On Jul 11, 2016, at 3:46 AM, Jaap Keuter <jaap.keuter@xxxxxxxxx> wrote:
> Since (not so) recently the Coverity code analysis has added a checker for so called tainted data. This data is considered coming from an external source (eg. the network) hence suspicious until validated. Using these tainted values is considered a risk. In general this is true, Wireshark on the other hand is intended and designed to handle suspicious / (very) possibly wrong network data (that’s what we’re using it for, amongst other things). So even though data is tainted, many cases the use of the TVB, etc. protects us from the problems envisioned by the checker writers.
>
> So what to so with these Coverity issues.

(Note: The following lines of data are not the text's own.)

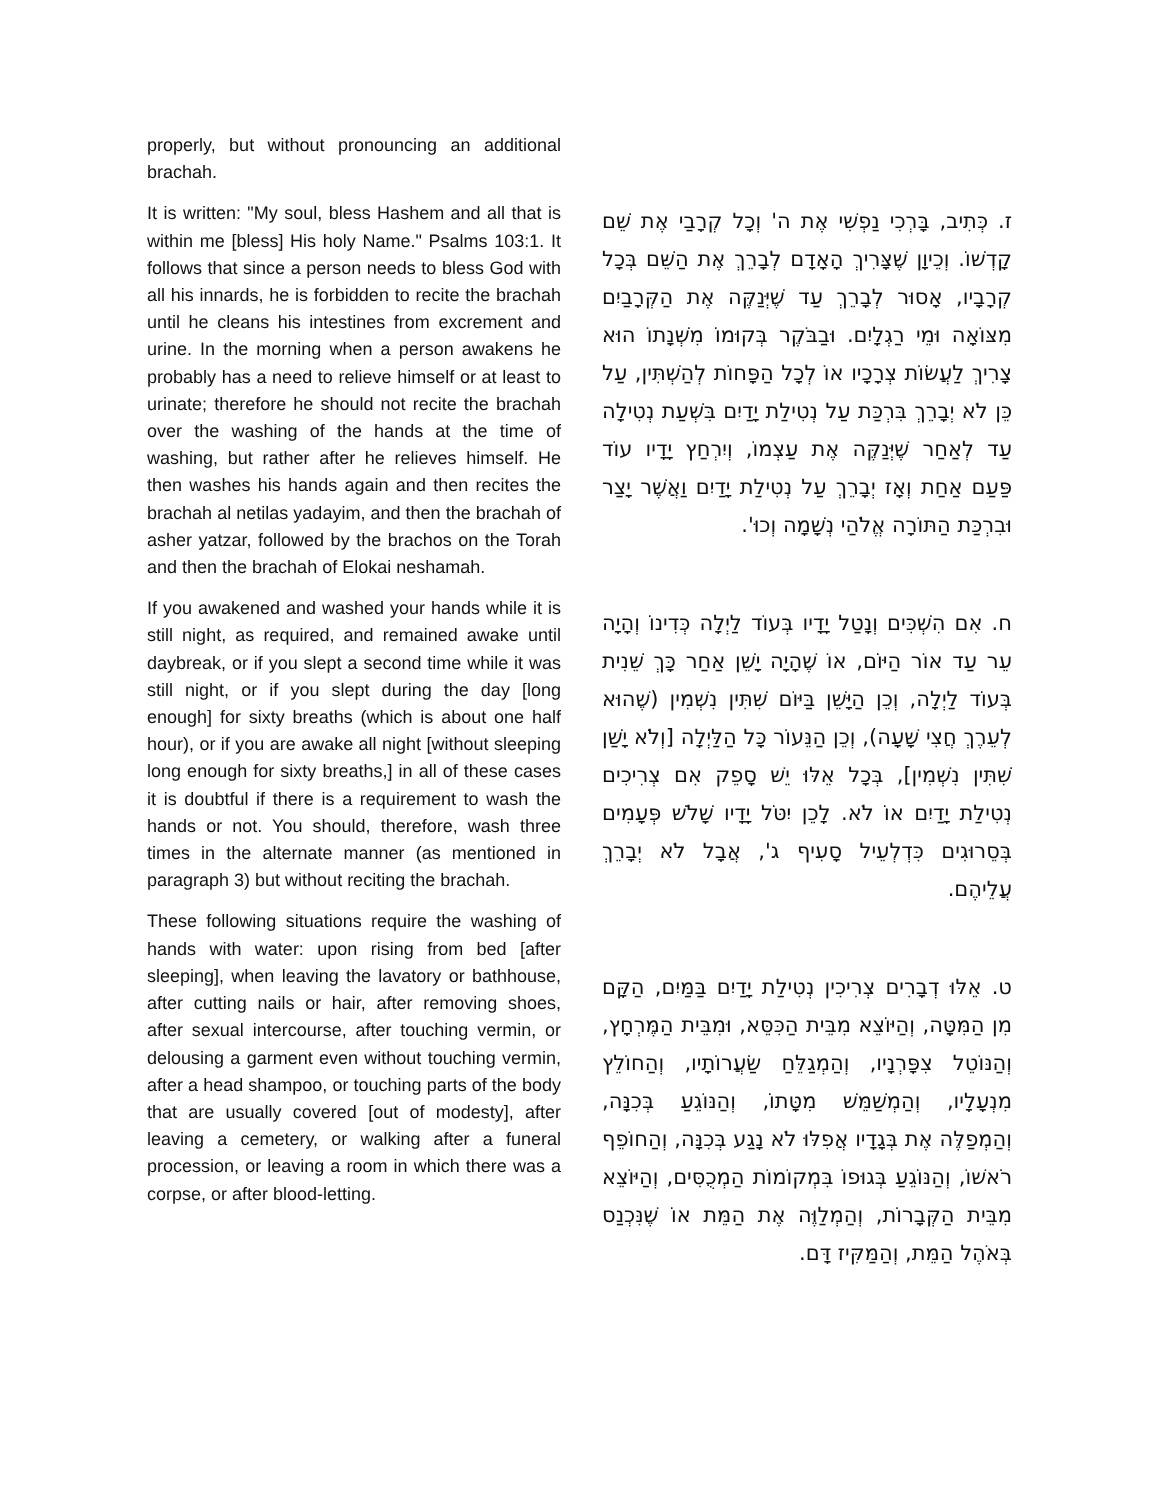properly, but without pronouncing an additional brachah.
It is written: "My soul, bless Hashem and all that is within me [bless] His holy Name." Psalms 103:1. It follows that since a person needs to bless God with all his innards, he is forbidden to recite the brachah until he cleans his intestines from excrement and urine. In the morning when a person awakens he probably has a need to relieve himself or at least to urinate; therefore he should not recite the brachah over the washing of the hands at the time of washing, but rather after he relieves himself. He then washes his hands again and then recites the brachah al netilas yadayim, and then the brachah of asher yatzar, followed by the brachos on the Torah and then the brachah of Elokai neshamah.
If you awakened and washed your hands while it is still night, as required, and remained awake until daybreak, or if you slept a second time while it was still night, or if you slept during the day [long enough] for sixty breaths (which is about one half hour), or if you are awake all night [without sleeping long enough for sixty breaths,] in all of these cases it is doubtful if there is a requirement to wash the hands or not. You should, therefore, wash three times in the alternate manner (as mentioned in paragraph 3) but without reciting the brachah.
These following situations require the washing of hands with water: upon rising from bed [after sleeping], when leaving the lavatory or bathhouse, after cutting nails or hair, after removing shoes, after sexual intercourse, after touching vermin, or delousing a garment even without touching vermin, after a head shampoo, or touching parts of the body that are usually covered [out of modesty], after leaving a cemetery, or walking after a funeral procession, or leaving a room in which there was a corpse, or after blood-letting.
ז. כְּתִיב, בָּרְכִי נַפְשִׁי אֶת ה' וְכָל קְרָבַי אֶת שֵׁם קָדְשׁוֹ. וְכֵיוָן שֶׁצָּרִיךְ הָאָדָם לְבָרֵךְ אֶת הַשֵּׁם בְּכָל קְרָבָיו, אָסוּר לְבָרֵךְ עַד שֶׁיְּנַקֶּה אֶת הַקְּרָבַיִם מִצּוֹאָה וּמֵי רַגְלָיִם. וּבַבֹּקֶר בְּקוּמוֹ מִשְּׁנָתוֹ הוּא צָרִיךְ לַעֲשׂוֹת צְרָכָיו אוֹ לְכָל הַפָּחוֹת לְהַשְׁתִּין, עַל כֵּן לֹא יְבָרֵךְ בִּרְכַּת עַל נְטִילַת יָדַיִם בִּשְׁעַת נְטִילָה עַד לְאַחַר שֶׁיְּנַקֶּה אֶת עַצְמוֹ, וְיִרְחַץ יָדָיו עוֹד פַּעַם אַחַת וְאָז יְבָרֵךְ עַל נְטִילַת יָדַיִם וַאֲשֶׁר יָצַר וּבִרְכַּת הַתּוֹרָה אֱלֹהַי נְשָׁמָה וְכוּ'.
ח. אִם הִשְׁכִּים וְנָטַל יָדָיו בְּעוֹד לַיְלָה כְּדִינוֹ וְהָיָה עֵר עַד אוֹר הַיּוֹם, אוֹ שֶׁהָיָה יָשֵׁן אַחַר כָּךְ שֵׁנִית בְּעוֹד לַיְלָה, וְכֵן הַיָּשֵׁן בַּיּוֹם שִׁתִּין נִשְׁמִין (שֶׁהוּא לְעֵרֶךְ חֲצִי שָׁעָה), וְכֵן הַנֵּעוֹר כָּל הַלַּיְלָה [וְלֹא יָשַׁן שִׁתִּין נִשְׁמִין], בְּכָל אֵלּוּ יֵשׁ סָפֵק אִם צְרִיכִים נְטִילַת יָדַיִם אוֹ לֹא. לָכֵן יִטֹּל יָדָיו שָׁלֹשׁ פְּעָמִים בְּסֵרוּגִים כִּדְלְעֵיל סָעִיף ג', אֲבָל לֹא יְבָרֵךְ עֲלֵיהֶם.
ט. אֵלּוּ דְבָרִים צְרִיכִין נְטִילַת יָדַיִם בַּמַּיִם, הַקָּם מִן הַמִּטָּה, וְהַיּוֹצֵא מִבֵּית הַכִּסֵּא, וּמִבֵּית הַמֶּרְחָץ, וְהַנּוֹטֵל צִפָּרְנָיו, וְהַמְגַלֵּחַ שַׂעֲרוֹתָיו, וְהַחוֹלֵץ מִנְעָלָיו, וְהַמְשַׁמֵּשׁ מִטָּתוֹ, וְהַנּוֹגֵעַ בְּכִנָּה, וְהַמְפַלֶּה אֶת בְּגָדָיו אֲפִלּוּ לֹא נָגַע בְּכִנָּה, וְהַחוֹפֵף רֹאשׁוֹ, וְהַנּוֹגֵעַ בְּגוּפוֹ בִּמְקוֹמוֹת הַמְכֻסִּים, וְהַיּוֹצֵא מִבֵּית הַקְּבָרוֹת, וְהַמְלַוֶּה אֶת הַמֵּת אוֹ שֶׁנִּכְנַס בְּאֹהֶל הַמֵּת, וְהַמַּקִּיז דָּם.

Before we start to implement all kinds of arbitrary checks (duplicating effort already handled by the tvb code) and limits (mostly arbitrary) we should consider is this checker is really valuable in this context.
For what it's worth, CIDs 1363031 and 1363032, for example, have complaints about "tainted" data, and they were real bugs.
The Coverity reports did *not* do a good job of reporting the *real* problems for those two CIDs, which is that the code was assuming that some item's length field had a value <= X, for some value of X, and wasn't bothering to check whether it was > X and reporting an error in that case rather than blithely treating (X - value) as if it were the length of the remaining data even if it happens to be negative.
However, if the complaint is just due to Coverity not realizing that we *are* doing the necessary checks, we should find some way to tell Coverity "trust us".